Nathaniel Brown ("Defendant") asks this Court to conduct an independent review of the record in accordance with Anders v. California to determine whether prejudicial error occurred during his probation revocation hearing.
I. Background
In October 2016, Defendant pleaded guilty to two crimes and was sentenced to two consecutive sentences of 12-24 months. Those sentences were suspended, and Defendant was placed on supervised probation for 24 months.
Four months later, in February 2017, a probation officer filed reports alleging Defendant violated conditions of his probation. The case came on for hearing and Defendant admitted the violations. The trial court revoked Defendant's probation and activated modified sentences of imprisonment.
Days later, Defendant wrote a letter to the clerk of court complaining about being given "a box car sentence." Recognizing that this letter lacks some of the formalities of a proper notice of appeal, Defendant filed a petition for writ of certiorari to consider the merits of this appeal. We grant Defendant's petition to consider Defendant's appeal.1
We hereby grant Defendant's petition in order to examine the record on appeal for possible prejudicial error and to determine whether any non-frivolous issue has been overlooked pursuant to State v. Kinch , 314 N.C. 99, 331 S.E.2d 665 (1985).
II. Analysis
On appeal, Defendant's counsel filed a brief acknowledging that he was unable to identify any issue with sufficient merit to support a meaningful review. Defendant's counsel then asks this Court to conduct an independent review of the record in accordance with Anders v. California , 386 U.S. 738 (1967), to determine whether there are any non-frivolous issues with regard to Defendant's probation revocation hearing. We note that the United States Supreme Court has held that an Anders review is not constitutionally required in post-conviction proceedings, but is only required during the first appeal of right where there is a right under our federal Constitution to an attorney:
We think the court below improperly relied upon the United States Constitution to extend the Anders procedures to postconviction proceedings. The holding in Anders was based on the underlying constitutional right to appointed counsel established in Douglas v. California , 372 U.S. 353 (1963) [, which held] that denial of counsel to indigents on first appeal as of right amounted to unconstitutional discrimination against the poor. ... Anders established a prophylactic framework that is relevant when, and only when, a litigant has previously established a constitutional right to counsel.
We have never held that prisoners have a constitutional right to counsel when mounting collateral attacks upon their convictions, and we decline to so hold today.

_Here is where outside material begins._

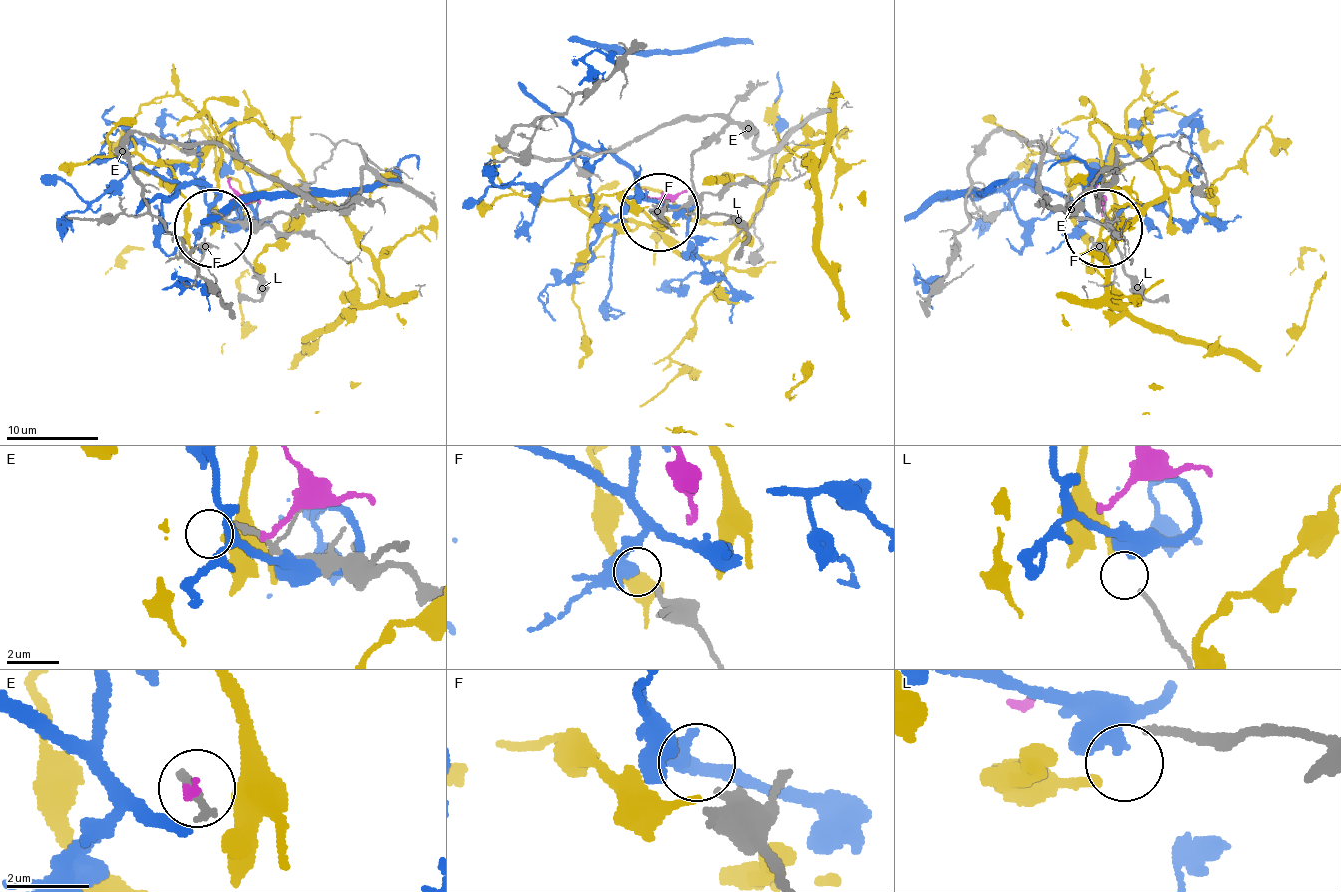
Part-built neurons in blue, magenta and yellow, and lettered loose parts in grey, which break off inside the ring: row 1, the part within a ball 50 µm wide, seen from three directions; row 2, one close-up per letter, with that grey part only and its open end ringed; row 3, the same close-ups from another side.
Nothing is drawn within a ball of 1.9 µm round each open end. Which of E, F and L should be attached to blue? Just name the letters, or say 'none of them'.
F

Pennsylvania v. Finley , 481 U.S. 551, 554-55 (1987). This appeal is not from Defendant's conviction, but rather from a post-conviction proceeding. Further, we note that the United States Supreme Court has refused a universal right under the Constitution at probation revocations hearings. Gagnon v. Scarpelli , 411 U.S. 778, 790 (1973). And, citing Gagnon , our own Supreme Court has held that a right to counsel during the probation revocation stage is statutory and not constitutional. State v. Coltrane , 307 N.C. 511, 514, 299 S.E.2d 199, 201-02 (1983) (holding that a defendant's right to counsel at probation revocation hearings is based on statute).
Notwithstanding the foregoing, in our discretion, we have reviewed the record. Based on our review, we have been unable to discern any non-frivolous issue. Accordingly, we dismiss this appeal. See Kinch , 314 N.C. at 106, 331 S.E.2d at 669 ("Upon our examination of all of the proceedings, we hold the appeal to be wholly frivolous and subject to dismissal.")
DISMISSED.
Report per Rule 30(e).
Judges ELMORE and DAVIS concur.
According to the Department of Public Safety website, Defendant was released from prison on 25 January 2018. Defendant has confirmed to appellate counsel that he is currently on post-release supervision. Since he continues to be subject to the possible revocation of his supervision, this matter is not yet moot.